▸ **WORK TASK**
Copy all of the data below word for word, keeping every line and its order unchanged.
SUPPLIED RECORDS Start Marker
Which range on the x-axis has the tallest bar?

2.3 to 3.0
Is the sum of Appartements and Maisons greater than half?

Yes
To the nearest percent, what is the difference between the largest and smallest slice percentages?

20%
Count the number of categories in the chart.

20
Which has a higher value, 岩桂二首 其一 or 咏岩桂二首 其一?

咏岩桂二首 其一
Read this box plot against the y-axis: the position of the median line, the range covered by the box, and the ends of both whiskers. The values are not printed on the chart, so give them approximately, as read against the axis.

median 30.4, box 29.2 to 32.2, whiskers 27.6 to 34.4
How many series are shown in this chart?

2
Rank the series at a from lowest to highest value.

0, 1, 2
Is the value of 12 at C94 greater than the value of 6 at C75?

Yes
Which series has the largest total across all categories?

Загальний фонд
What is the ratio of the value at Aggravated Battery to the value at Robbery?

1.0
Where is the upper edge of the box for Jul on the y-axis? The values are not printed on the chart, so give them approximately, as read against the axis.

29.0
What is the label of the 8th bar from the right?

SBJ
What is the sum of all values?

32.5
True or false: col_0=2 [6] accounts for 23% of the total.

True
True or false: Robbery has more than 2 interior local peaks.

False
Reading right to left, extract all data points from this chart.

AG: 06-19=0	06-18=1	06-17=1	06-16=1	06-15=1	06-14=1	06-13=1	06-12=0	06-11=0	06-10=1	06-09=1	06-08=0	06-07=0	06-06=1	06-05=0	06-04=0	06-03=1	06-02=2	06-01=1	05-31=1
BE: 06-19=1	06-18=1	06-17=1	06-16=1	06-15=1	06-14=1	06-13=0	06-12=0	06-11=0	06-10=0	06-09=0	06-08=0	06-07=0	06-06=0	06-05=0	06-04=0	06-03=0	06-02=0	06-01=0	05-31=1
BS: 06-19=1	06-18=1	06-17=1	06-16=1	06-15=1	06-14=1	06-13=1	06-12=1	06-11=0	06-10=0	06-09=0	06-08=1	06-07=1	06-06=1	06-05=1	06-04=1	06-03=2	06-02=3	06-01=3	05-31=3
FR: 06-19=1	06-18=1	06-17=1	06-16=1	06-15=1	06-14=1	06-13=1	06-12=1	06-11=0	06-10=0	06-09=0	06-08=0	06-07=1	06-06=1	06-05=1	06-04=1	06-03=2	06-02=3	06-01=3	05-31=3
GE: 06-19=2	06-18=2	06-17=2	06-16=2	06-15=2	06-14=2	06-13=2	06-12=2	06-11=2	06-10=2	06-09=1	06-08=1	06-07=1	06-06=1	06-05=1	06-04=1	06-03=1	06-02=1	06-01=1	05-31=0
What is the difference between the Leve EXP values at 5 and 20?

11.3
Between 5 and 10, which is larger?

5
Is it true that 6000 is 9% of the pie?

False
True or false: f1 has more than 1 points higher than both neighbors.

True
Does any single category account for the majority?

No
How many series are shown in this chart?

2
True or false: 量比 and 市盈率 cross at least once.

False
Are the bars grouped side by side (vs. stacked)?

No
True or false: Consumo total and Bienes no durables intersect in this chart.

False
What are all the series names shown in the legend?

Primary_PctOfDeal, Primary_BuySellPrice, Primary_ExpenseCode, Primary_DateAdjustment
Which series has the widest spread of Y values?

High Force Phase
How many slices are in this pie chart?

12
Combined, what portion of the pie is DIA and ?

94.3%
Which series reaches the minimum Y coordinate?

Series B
SUPPLIED RECORDS End Marker
▸ **RESULT OF THE EXERCISE**
Which range on the x-axis has the tallest bar?

2.3 to 3.0
Is the sum of Appartements and Maisons greater than half?

Yes
To the nearest percent, what is the difference between the largest and smallest slice percentages?

20%
Count the number of categories in the chart.

20
Which has a higher value, 岩桂二首 其一 or 咏岩桂二首 其一?

咏岩桂二首 其一
Read this box plot against the y-axis: the position of the median line, the range covered by the box, and the ends of both whiskers. The values are not printed on the chart, so give them approximately, as read against the axis.

median 30.4, box 29.2 to 32.2, whiskers 27.6 to 34.4
How many series are shown in this chart?

2
Rank the series at a from lowest to highest value.

0, 1, 2
Is the value of 12 at C94 greater than the value of 6 at C75?

Yes
Which series has the largest total across all categories?

Загальний фонд
What is the ratio of the value at Aggravated Battery to the value at Robbery?

1.0
Where is the upper edge of the box for Jul on the y-axis? The values are not printed on the chart, so give them approximately, as read against the axis.

29.0
What is the label of the 8th bar from the right?

SBJ
What is the sum of all values?

32.5
True or false: col_0=2 [6] accounts for 23% of the total.

True
True or false: Robbery has more than 2 interior local peaks.

False
Reading right to left, extract all data points from this chart.

AG: 06-19=0	06-18=1	06-17=1	06-16=1	06-15=1	06-14=1	06-13=1	06-12=0	06-11=0	06-10=1	06-09=1	06-08=0	06-07=0	06-06=1	06-05=0	06-04=0	06-03=1	06-02=2	06-01=1	05-31=1
BE: 06-19=1	06-18=1	06-17=1	06-16=1	06-15=1	06-14=1	06-13=0	06-12=0	06-11=0	06-10=0	06-09=0	06-08=0	06-07=0	06-06=0	06-05=0	06-04=0	06-03=0	06-02=0	06-01=0	05-31=1
BS: 06-19=1	06-18=1	06-17=1	06-16=1	06-15=1	06-14=1	06-13=1	06-12=1	06-11=0	06-10=0	06-09=0	06-08=1	06-07=1	06-06=1	06-05=1	06-04=1	06-03=2	06-02=3	06-01=3	05-31=3
FR: 06-19=1	06-18=1	06-17=1	06-16=1	06-15=1	06-14=1	06-13=1	06-12=1	06-11=0	06-10=0	06-09=0	06-08=0	06-07=1	06-06=1	06-05=1	06-04=1	06-03=2	06-02=3	06-01=3	05-31=3
GE: 06-19=2	06-18=2	06-17=2	06-16=2	06-15=2	06-14=2	06-13=2	06-12=2	06-11=2	06-10=2	06-09=1	06-08=1	06-07=1	06-06=1	06-05=1	06-04=1	06-03=1	06-02=1	06-01=1	05-31=0
What is the difference between the Leve EXP values at 5 and 20?

11.3
Between 5 and 10, which is larger?

5
Is it true that 6000 is 9% of the pie?

False
True or false: f1 has more than 1 points higher than both neighbors.

True
Does any single category account for the majority?

No
How many series are shown in this chart?

2
True or false: 量比 and 市盈率 cross at least once.

False
Are the bars grouped side by side (vs. stacked)?

No
True or false: Consumo total and Bienes no durables intersect in this chart.

False
What are all the series names shown in the legend?

Primary_PctOfDeal, Primary_BuySellPrice, Primary_ExpenseCode, Primary_DateAdjustment
Which series has the widest spread of Y values?

High Force Phase
How many slices are in this pie chart?

12
Combined, what portion of the pie is DIA and ?

94.3%
Which series reaches the minimum Y coordinate?

Series B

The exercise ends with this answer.